TASK DESCRIPTION: Among the records, which lines include "Loaves"? List them.

SUPPLIED RECORDS:
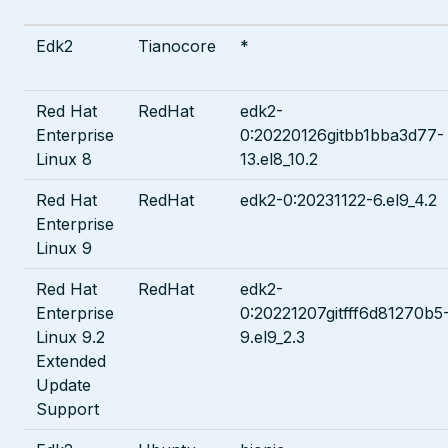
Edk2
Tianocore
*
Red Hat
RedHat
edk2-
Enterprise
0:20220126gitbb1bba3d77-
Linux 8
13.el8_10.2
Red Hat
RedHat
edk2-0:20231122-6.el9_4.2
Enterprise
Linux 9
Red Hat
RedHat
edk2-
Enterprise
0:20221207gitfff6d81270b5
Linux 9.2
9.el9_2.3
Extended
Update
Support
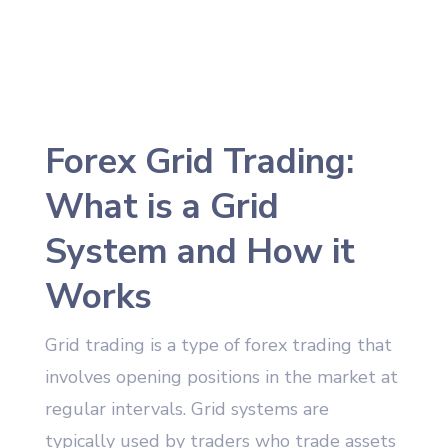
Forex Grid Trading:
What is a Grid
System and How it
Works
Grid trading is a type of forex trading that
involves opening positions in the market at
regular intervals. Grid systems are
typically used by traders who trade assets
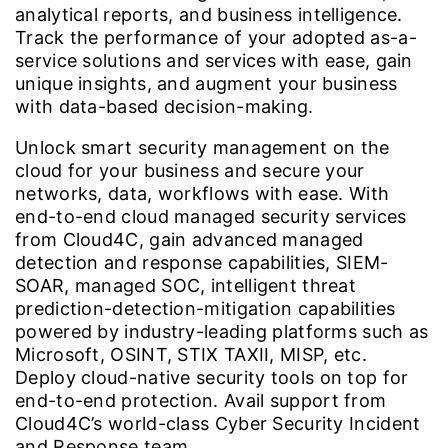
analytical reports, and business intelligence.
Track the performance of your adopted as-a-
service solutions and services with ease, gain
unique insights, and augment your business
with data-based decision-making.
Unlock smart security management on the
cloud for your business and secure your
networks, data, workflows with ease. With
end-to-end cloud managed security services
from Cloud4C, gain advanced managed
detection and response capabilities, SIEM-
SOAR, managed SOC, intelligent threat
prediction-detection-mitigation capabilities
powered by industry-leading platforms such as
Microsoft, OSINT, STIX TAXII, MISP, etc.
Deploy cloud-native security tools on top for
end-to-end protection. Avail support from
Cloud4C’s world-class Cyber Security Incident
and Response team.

---

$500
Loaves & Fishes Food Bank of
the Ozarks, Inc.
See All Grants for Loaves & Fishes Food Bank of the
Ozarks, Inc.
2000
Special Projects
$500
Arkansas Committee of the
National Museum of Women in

OUTPUT:
Loaves & Fishes Food Bank of
See All Grants for Loaves & Fishes Food Bank of the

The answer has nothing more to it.